[Start of PAGE]

So I’ve got your thinking about where to have you ceremony, now think about the time of day you will have it.
If you want great photos on your wedding day it will help if there is some natural light available. Which means if you’re wedding is going to be in Autumn/Winter, this is a biggy to consider. Not only do I have top level, professional equipment, which is great at picking up any bits of natural light, but I also have flashes. Now don’t get me wrong, these do the job, but nothing beats natural light! Give your photographer a fighting chance and try not to book a ceremony in December at 5pm!
I’m not saying don’t get married in Winter, in fact I’ve had many weddings at this time of year where the photos have been beautiful. If you are having a Winter wedding and a late ceremony, talk to your photographer about it. Any professional will have some great ideas to get you stunning photos.
Seems an obvious one, but give some thought to what you will wear. Heavy dresses in Summer can be boiling. New shoes that haven’t been worn before can bring a tear to the eye. If your shoes can’t be seen, wear whatever is most comfy, or consider another pair to change into for later. Who says you have to wear shoes anyway? Trainers or barefoot might suit you best. Don’t go with what everyone else is wearing, go with what you want to wear and what you feel you will look your best in. Don’t be tempted to go with whatever is in trend either, stay true to yourself and who you are.
If you’re having it, and let’s face it, why on earth wouldn’t you??!
Get more than you think you will need and then some more. Make sure it’s biodegradable and away you go.

[End of PAGE]

(STATED EXERCISE 1):
Answer these questions from the wedding advice text:
(a) Besides professional equipment, what else does the writer have for low light?
(b) What ceremony month and time does the text urge couples not to book?
(c) What must the item in the final paragraph be?

[Start of EXERCISE MATERIAL]

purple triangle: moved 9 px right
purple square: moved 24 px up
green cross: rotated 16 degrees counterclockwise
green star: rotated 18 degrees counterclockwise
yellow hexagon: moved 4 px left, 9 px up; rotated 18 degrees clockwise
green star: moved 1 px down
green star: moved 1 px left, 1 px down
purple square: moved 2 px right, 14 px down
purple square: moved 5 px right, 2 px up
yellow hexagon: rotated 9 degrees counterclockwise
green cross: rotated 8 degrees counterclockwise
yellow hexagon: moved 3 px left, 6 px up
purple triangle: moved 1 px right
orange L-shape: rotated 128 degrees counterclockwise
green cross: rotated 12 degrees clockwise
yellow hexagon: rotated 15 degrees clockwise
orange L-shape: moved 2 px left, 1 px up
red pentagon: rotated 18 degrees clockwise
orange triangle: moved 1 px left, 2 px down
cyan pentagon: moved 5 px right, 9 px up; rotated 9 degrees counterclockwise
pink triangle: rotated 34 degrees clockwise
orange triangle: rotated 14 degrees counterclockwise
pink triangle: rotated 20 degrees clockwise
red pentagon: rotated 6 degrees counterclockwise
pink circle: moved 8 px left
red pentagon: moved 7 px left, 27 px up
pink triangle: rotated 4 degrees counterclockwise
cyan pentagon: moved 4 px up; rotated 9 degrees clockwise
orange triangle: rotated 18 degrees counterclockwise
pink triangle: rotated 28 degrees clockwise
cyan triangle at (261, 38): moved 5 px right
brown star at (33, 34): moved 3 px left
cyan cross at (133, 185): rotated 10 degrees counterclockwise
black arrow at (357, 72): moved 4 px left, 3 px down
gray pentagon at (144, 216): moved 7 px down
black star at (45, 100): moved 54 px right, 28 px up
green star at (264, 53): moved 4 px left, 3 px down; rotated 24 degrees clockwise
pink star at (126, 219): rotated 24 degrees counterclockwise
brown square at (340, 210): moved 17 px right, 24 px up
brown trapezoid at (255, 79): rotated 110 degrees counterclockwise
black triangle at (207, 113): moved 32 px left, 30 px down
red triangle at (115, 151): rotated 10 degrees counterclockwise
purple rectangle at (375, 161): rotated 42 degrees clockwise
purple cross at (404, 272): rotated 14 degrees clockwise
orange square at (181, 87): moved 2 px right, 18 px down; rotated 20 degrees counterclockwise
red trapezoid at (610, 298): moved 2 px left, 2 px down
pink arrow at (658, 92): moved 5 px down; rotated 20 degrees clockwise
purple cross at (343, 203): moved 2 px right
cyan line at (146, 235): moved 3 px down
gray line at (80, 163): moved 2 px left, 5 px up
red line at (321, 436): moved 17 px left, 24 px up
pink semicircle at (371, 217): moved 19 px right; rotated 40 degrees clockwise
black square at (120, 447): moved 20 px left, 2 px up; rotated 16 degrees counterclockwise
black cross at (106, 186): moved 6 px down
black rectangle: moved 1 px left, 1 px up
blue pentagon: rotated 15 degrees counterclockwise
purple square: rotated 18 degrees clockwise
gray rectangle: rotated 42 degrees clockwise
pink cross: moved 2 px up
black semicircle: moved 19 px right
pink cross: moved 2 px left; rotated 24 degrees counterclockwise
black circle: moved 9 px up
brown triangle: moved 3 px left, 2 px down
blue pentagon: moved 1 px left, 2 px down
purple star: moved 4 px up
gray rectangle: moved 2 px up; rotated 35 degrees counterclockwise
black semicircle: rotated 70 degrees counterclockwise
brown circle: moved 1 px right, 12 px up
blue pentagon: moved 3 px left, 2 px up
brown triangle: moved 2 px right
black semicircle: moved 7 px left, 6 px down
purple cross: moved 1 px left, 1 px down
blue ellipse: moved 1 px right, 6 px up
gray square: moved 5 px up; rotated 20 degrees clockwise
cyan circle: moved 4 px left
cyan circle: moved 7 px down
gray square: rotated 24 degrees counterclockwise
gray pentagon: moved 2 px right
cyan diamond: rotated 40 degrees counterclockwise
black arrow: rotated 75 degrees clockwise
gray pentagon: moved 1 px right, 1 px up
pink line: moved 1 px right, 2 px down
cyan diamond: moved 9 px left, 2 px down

[End of EXERCISE MATERIAL]

(STATED EXERCISE 2): In the records, from the first line through the line with "orange triangle: moved 1 px left, 2 px down", substitute "violet" for "purple" and leave everything else unchanged.

(FINAL RESULT 1):
(a) Flashes.
(b) December at 5pm.
(c) Biodegradable.

(FINAL RESULT 2):
violet triangle: moved 9 px right
violet square: moved 24 px up
green cross: rotated 16 degrees counterclockwise
green star: rotated 18 degrees counterclockwise
yellow hexagon: moved 4 px left, 9 px up; rotated 18 degrees clockwise
green star: moved 1 px down
green star: moved 1 px left, 1 px down
violet square: moved 2 px right, 14 px down
violet square: moved 5 px right, 2 px up
yellow hexagon: rotated 9 degrees counterclockwise
green cross: rotated 8 degrees counterclockwise
yellow hexagon: moved 3 px left, 6 px up
violet triangle: moved 1 px right
orange L-shape: rotated 128 degrees counterclockwise
green cross: rotated 12 degrees clockwise
yellow hexagon: rotated 15 degrees clockwise
orange L-shape: moved 2 px left, 1 px up
red pentagon: rotated 18 degrees clockwise
orange triangle: moved 1 px left, 2 px down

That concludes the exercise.